## What this task involves:
Word for word, restate the records from their first line through the line with "IBM Operational Decision Manager (ODM) Source Config - Downloads", both ends included; omit each picture.

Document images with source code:
____________________
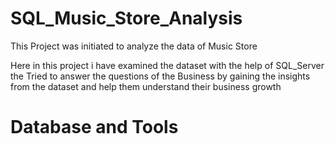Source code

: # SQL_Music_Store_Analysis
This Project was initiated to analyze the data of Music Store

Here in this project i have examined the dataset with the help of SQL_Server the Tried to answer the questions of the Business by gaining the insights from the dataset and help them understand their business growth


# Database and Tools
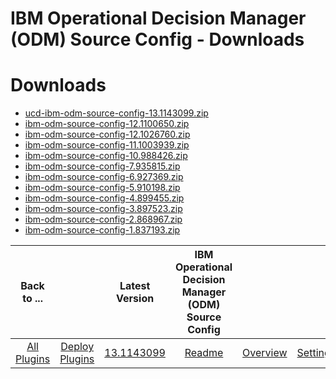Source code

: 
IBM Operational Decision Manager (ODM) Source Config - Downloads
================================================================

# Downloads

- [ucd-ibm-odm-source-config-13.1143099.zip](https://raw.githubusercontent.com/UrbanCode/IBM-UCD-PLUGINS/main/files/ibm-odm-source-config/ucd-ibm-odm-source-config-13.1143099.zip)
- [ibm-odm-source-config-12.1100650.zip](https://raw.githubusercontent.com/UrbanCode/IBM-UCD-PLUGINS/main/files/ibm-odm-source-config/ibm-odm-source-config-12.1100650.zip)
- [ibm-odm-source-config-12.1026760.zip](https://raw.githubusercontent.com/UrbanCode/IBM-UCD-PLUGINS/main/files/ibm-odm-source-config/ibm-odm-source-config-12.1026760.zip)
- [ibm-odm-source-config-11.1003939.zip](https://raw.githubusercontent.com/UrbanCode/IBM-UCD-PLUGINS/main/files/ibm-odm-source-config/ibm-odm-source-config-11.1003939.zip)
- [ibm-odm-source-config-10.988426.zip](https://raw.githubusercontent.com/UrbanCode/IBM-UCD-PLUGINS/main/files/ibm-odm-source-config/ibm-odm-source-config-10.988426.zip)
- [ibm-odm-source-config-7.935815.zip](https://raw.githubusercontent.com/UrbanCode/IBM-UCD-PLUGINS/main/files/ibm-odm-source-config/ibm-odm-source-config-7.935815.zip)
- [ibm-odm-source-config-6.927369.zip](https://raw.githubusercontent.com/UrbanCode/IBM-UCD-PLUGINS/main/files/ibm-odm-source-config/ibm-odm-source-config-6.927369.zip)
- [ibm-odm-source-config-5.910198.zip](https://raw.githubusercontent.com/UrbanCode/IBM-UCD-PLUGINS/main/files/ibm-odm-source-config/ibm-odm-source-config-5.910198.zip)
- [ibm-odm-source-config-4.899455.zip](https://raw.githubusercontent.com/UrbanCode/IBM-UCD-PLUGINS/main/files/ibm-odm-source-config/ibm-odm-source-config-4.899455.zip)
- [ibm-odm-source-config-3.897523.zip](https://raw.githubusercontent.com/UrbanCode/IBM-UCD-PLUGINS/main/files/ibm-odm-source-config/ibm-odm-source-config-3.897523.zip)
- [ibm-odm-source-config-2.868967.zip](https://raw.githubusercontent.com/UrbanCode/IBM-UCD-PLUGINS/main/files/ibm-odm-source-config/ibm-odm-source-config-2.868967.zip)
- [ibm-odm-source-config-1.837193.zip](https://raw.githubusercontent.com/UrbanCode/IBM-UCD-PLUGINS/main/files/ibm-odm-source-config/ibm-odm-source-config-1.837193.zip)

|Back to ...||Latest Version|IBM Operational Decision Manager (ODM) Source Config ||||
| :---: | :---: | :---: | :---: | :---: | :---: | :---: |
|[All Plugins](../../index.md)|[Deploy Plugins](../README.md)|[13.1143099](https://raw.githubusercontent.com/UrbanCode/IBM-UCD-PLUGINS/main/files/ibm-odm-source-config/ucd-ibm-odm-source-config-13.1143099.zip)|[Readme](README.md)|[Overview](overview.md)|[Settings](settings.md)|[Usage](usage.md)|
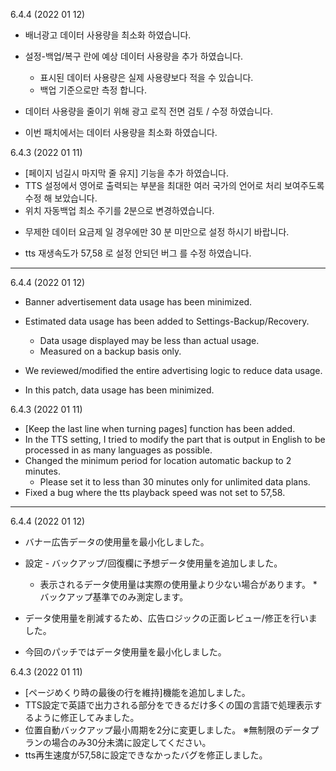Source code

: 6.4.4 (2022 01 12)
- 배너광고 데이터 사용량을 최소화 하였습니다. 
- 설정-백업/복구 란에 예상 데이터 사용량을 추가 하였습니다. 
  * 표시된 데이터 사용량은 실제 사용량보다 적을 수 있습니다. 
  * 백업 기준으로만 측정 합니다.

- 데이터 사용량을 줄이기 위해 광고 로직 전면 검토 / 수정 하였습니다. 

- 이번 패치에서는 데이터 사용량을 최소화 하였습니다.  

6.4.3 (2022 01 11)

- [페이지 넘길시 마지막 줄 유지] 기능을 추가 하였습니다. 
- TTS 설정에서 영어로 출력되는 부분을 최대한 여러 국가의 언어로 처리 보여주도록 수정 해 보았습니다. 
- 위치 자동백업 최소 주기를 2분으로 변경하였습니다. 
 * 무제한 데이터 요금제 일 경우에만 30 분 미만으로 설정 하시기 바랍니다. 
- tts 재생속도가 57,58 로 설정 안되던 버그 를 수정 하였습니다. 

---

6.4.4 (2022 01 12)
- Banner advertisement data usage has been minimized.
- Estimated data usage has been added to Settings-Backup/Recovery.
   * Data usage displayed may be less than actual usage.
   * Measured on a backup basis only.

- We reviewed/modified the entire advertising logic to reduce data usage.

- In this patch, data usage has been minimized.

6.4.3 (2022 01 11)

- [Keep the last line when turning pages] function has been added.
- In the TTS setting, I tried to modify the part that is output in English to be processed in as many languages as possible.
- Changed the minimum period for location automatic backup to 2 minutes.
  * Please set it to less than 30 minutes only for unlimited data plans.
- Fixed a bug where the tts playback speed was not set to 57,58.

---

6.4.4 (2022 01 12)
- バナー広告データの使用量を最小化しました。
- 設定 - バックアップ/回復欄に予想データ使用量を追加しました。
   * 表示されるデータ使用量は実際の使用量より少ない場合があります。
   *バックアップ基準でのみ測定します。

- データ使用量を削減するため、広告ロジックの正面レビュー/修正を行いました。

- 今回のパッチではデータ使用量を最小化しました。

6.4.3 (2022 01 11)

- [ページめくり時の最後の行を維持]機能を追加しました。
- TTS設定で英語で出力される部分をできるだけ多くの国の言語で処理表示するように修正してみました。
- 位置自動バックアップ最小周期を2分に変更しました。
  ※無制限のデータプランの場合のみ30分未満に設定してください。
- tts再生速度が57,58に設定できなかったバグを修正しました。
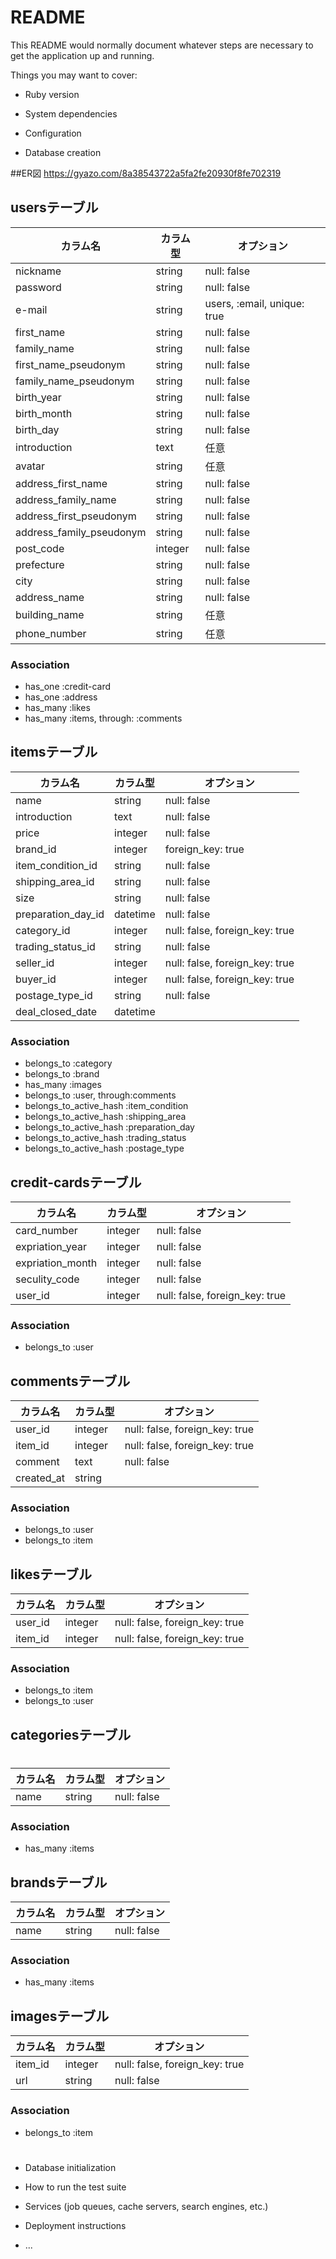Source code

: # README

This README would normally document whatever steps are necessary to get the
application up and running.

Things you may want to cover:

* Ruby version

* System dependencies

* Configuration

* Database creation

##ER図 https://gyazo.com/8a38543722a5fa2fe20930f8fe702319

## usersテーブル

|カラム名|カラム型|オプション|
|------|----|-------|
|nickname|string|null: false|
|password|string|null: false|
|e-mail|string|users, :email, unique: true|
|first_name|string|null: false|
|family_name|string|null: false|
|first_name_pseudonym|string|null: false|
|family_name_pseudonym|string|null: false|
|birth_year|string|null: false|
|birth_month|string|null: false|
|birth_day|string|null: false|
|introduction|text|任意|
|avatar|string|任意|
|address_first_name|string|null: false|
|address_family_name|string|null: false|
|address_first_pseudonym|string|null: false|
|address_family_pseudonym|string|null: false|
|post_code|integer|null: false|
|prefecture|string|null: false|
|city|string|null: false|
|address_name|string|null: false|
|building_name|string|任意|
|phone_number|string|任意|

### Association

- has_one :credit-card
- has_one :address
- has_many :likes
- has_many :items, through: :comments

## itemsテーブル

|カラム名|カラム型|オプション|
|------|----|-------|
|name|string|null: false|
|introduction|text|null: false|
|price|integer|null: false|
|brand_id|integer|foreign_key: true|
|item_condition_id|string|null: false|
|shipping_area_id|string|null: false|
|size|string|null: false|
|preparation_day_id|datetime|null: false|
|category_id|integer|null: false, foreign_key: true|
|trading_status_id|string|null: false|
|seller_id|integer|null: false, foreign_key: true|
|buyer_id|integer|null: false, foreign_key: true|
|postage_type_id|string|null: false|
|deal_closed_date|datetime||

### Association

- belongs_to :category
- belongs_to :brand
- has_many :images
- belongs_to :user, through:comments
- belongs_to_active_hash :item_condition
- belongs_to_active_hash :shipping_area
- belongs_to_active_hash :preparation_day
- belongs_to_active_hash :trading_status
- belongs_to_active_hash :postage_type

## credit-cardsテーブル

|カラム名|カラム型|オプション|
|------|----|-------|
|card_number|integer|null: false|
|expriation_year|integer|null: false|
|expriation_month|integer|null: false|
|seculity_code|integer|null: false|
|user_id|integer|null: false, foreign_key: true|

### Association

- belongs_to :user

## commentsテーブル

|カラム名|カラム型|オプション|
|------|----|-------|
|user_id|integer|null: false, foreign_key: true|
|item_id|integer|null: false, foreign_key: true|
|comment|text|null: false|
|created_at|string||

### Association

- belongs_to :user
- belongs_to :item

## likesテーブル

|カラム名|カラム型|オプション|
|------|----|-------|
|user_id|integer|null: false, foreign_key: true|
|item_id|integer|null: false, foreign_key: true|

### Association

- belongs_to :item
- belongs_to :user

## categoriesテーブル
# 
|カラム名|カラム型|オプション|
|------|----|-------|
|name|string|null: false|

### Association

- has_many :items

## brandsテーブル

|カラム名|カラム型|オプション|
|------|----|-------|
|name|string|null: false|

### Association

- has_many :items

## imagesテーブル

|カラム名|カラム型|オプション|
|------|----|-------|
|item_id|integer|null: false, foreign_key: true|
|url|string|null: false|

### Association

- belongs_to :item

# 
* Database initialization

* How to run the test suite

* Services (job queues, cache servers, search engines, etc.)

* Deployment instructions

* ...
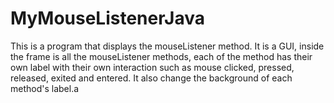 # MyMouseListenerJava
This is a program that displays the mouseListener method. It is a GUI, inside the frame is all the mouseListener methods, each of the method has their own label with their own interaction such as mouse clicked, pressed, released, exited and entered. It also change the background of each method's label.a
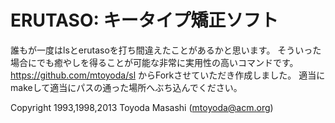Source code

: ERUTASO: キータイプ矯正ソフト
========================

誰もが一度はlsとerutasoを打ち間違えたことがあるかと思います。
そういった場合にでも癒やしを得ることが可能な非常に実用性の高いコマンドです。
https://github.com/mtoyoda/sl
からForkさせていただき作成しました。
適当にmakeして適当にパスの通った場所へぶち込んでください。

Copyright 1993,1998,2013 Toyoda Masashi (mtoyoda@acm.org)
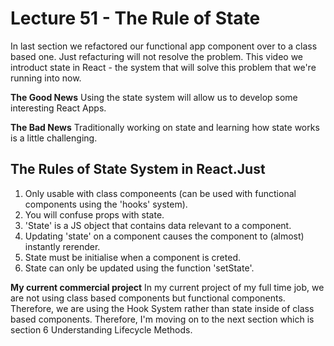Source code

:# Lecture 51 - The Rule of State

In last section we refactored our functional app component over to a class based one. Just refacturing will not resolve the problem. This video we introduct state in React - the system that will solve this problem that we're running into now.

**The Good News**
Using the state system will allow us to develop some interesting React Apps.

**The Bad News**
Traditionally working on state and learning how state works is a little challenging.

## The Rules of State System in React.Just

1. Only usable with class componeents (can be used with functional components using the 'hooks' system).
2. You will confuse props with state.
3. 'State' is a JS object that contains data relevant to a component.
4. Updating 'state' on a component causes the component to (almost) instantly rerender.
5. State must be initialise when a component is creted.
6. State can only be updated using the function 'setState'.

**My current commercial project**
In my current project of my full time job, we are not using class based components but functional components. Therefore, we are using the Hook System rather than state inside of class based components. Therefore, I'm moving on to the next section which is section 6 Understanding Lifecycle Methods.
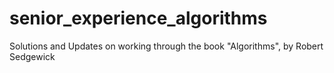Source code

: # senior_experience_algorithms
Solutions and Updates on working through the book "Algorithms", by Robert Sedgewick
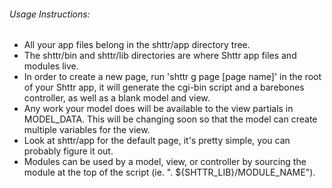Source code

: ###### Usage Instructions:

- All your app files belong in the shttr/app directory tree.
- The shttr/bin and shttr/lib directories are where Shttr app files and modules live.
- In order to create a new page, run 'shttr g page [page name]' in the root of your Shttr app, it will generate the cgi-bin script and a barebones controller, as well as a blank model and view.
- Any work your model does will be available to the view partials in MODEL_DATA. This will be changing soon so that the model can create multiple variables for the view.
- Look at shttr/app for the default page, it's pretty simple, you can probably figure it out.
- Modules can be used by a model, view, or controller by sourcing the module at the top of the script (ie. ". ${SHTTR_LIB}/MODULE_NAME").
____________________
## Answer box:
Source code

: # SQL_Music_Store_Analysis
This Project was initiated to analyze the data of Music Store

Here in this project i have examined the dataset with the help of SQL_Server the Tried to answer the questions of the Business by gaining the insights from the dataset and help them understand their business growth


# Database and Tools
Source code

: 
IBM Operational Decision Manager (ODM) Source Config - Downloads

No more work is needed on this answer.